Skip to content

English · Español

Lab 03 — Implement seed_everything by hand

Pre-req: read ../theory/01-reproducibility.md. Goal: re-implement src/utils/seeding.py from scratch without looking at the existing file or at solutions/03-seeding-ref.md. The existing implementation will be moved aside for you.

§1 Setup

  1. Move the existing implementation: git mv src/utils/seeding.py src/utils/seeding.py.bak.
  2. Create a fresh src/utils/seeding.py with only the docstring header — empty body.
  3. Verify pytest tests/test_seeding.py now fails (this is expected — you haven't implemented yet).

You will not look at seeding.py.bak until step 6.

§2 Your task

Implement two functions:

§2.1 seed_everything(seed: int) -> None

Seeds every RNG source described in ../theory/01-reproducibility.md §1.

Cover at minimum: - PYTHONHASHSEED (via os.environ, with the caveat from theory §1.1). - random (stdlib). - numpy.random — both legacy and the question of default_rng (answer this in a code comment). - torch if importable (CPU + per-CUDA-device + cuDNN deterministic + cuDNN benchmark off).

Constraints: - Must work when NumPy and/or PyTorch are not installed — wrap imports in try/except. - Must be type-annotated, passing mypy --strict. - Must have no side effects beyond seeding the RNGs and setting environment variables.

§2.2 log_versions() -> dict[str, str]

Returns a dict mapping library name → version string for python, numpy, torch, scipy. For each library: - If importable → use __version__. - If not importable → value is "not installed".

Must work without raising even when no optional libs are present.

§3 Tests

tests/test_seeding.py already exists. Re-run it. It should pass once your implementation is correct.

Add at least one property-based test using hypothesis to tests/test_seeding.py:

from hypothesis import given, strategies as st

@given(st.integers(min_value=0, max_value=2**31 - 1))
def test_seed_determinism(seed: int) -> None:
    seed_everything(seed)
    a = [random.random() for _ in range(5)]
    seed_everything(seed)
    b = [random.random() for _ in range(5)]
    assert a == b

(Yes, this is given to you — it's the shape of the test you should also write for numpy.random, and, if installed, torch.randn.)

§4 Stop conditions

  • pytest tests/test_seeding.py passes (including any new tests you added).
  • mypy --strict src/utils/seeding.py passes.
  • ruff check src/utils/seeding.py is clean.
  • bandit src/utils/seeding.py is clean.
  • You wrote a paragraph in learners/borja/phase-00/notes/seeding-notes.md explaining:
  • Why PYTHONHASHSEED must be set in the launcher to affect hash(str) across processes.
  • Why np.random.seed doesn't seed np.random.default_rng(...).
  • One source of non-determinism that seed_everything cannot cover (e.g., multi-threaded BLAS reduction order).
  • Diff your implementation against seeding.py.bak. List the differences in learners/borja/phase-00/notes/seeding-notes.md §"Comparison" — for each: which version is better, why.
  • Decide: keep yours, or restore seeding.py.bak? Defend the decision.
  • Delete seeding.py.bak (or git rm it).
  • Commit: lab: phase-00 reimplement seed_everything from scratch.
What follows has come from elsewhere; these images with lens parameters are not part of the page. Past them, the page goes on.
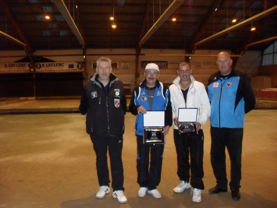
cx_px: 138
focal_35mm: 35
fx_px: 280
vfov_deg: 40.7
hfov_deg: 52.6
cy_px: 104
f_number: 3.2
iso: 320
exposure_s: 1/45
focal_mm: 6.3
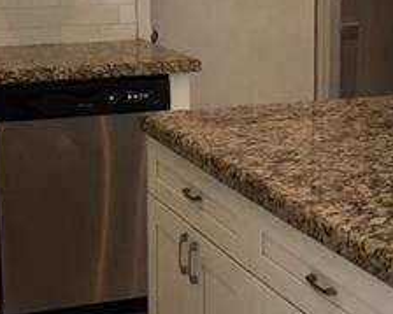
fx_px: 1128
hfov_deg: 19.7
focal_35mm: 97
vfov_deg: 15.8
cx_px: 258
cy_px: 132
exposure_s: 1/40
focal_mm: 4.15
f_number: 2.2
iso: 32
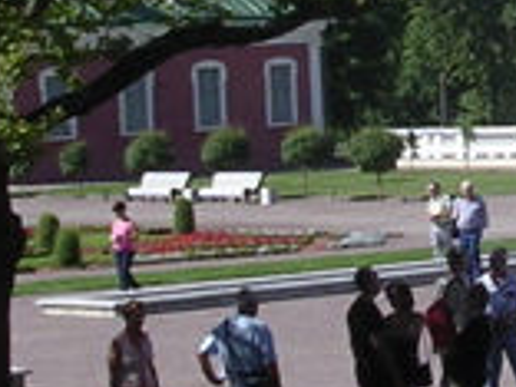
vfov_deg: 6.8
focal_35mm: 219
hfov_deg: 9.0
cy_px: 15
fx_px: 3265
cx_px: 569
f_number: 5.6
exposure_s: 1/292
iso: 100
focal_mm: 5.8
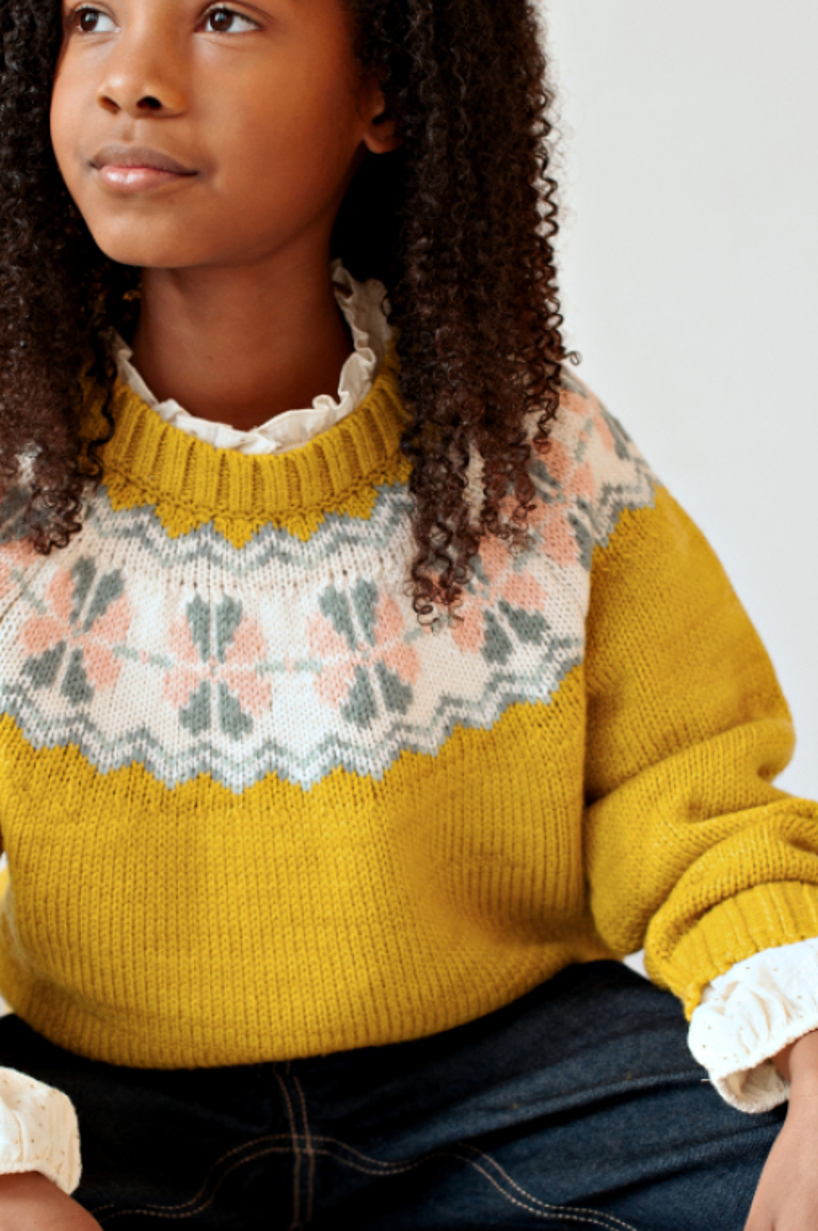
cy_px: 665
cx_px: 314
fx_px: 2697
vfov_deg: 25.7
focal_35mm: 79
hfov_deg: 17.2
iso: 640
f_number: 4.5
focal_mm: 50
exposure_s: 1/125
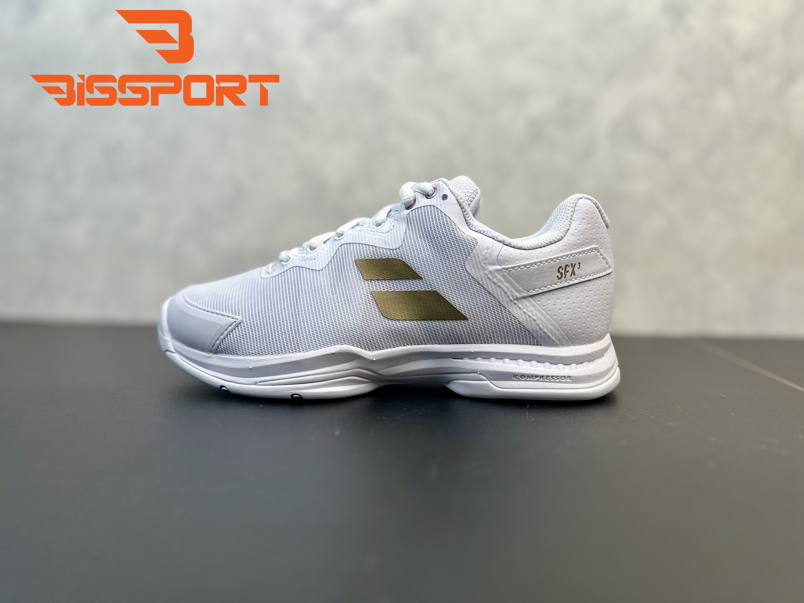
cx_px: 402
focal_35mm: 26
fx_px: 604
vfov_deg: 53.1
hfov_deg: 67.3
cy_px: 302
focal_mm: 5.7
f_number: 1.5
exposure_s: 1/367
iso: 50
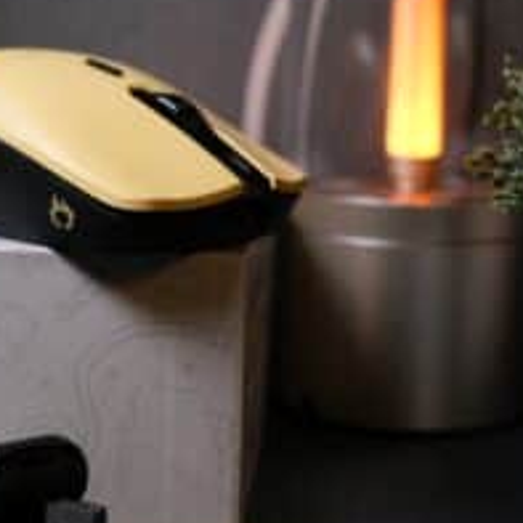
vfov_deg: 18.5
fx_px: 1607
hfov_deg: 18.4
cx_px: 183
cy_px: 305
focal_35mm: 94
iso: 640
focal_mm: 37.6
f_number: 5.6
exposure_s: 1/56
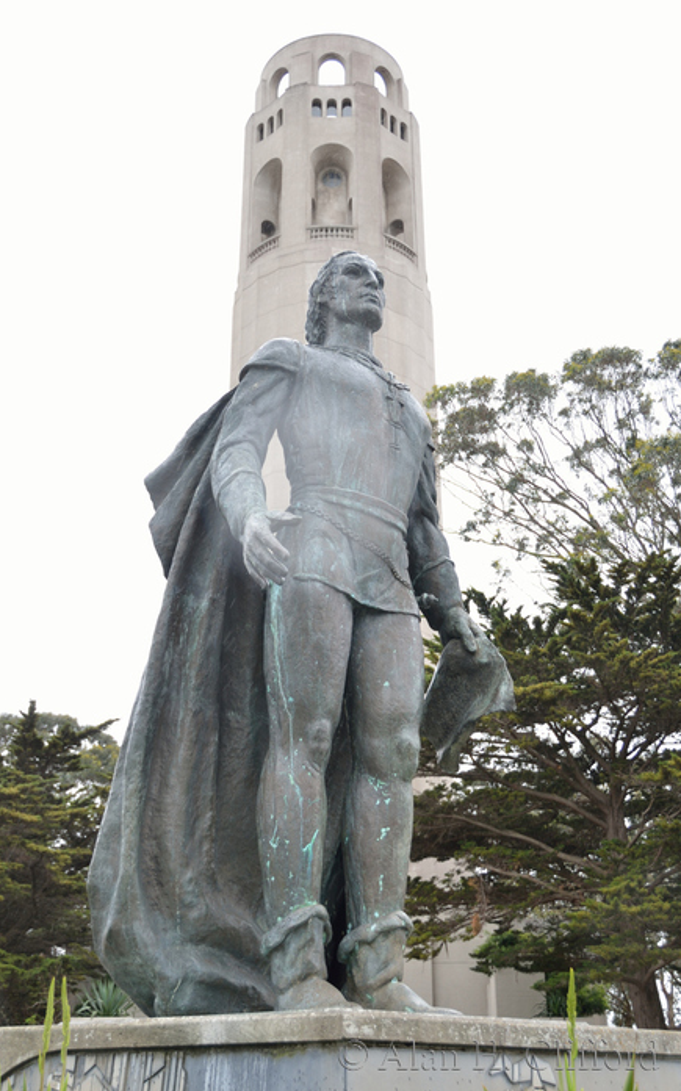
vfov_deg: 42.2
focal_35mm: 48
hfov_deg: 27.1
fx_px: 1412
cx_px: 342
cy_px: 545
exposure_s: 1/160
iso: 180
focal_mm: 31
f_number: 4
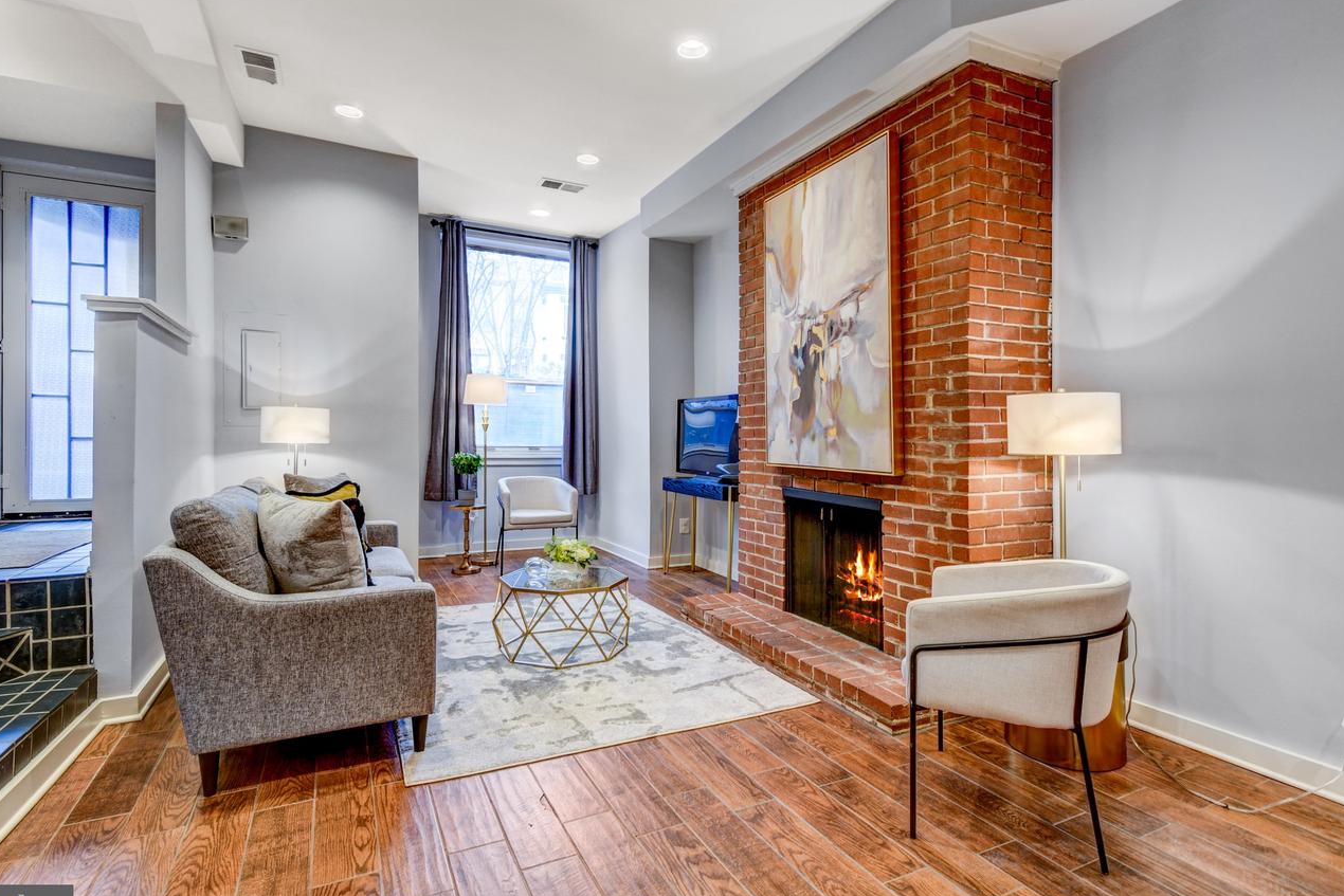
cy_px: 432
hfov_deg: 93.3
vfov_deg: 70.4
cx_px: 671
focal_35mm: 17
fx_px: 635
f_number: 10
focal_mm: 10
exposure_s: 1/3
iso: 200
§5 What you'll have learned

  • The mechanics of every RNG in a Python+NumPy+PyTorch stack.
  • The difference between "the RNG is seeded" and "the program is deterministic" (multi-threaded BLAS, TF32, etc.).
  • How to design a function that gracefully degrades when optional deps are missing.
  • That comparing your own implementation against a reference is the most useful exercise in this phase — not because yours is necessarily worse, but because the delta is the lesson.

§6 Hints (use sparingly)

  1. try: import x except ImportError: x = None lets mypy --strict infer x: ModuleType | None. You'll need to narrow before use.
  2. torch.cuda.manual_seed_all (plural) seeds every device; manual_seed (singular) seeds only the current.
  3. cudnn.deterministic = True and cudnn.benchmark = False — both. The first picks deterministic algorithms; the second prevents algorithm-shape autotuning that varies between runs.
  4. numpy.random.default_rng(seed) is the modern API. seed_everything should seed the legacy state for libraries that haven't migrated, but in your own code prefer rng = np.random.default_rng(seed) and pass rng around.

If you reach for solutions/03-seeding-ref.md before completing this, mark dod.lab_attempted_before_solutions: false. Honesty matters here.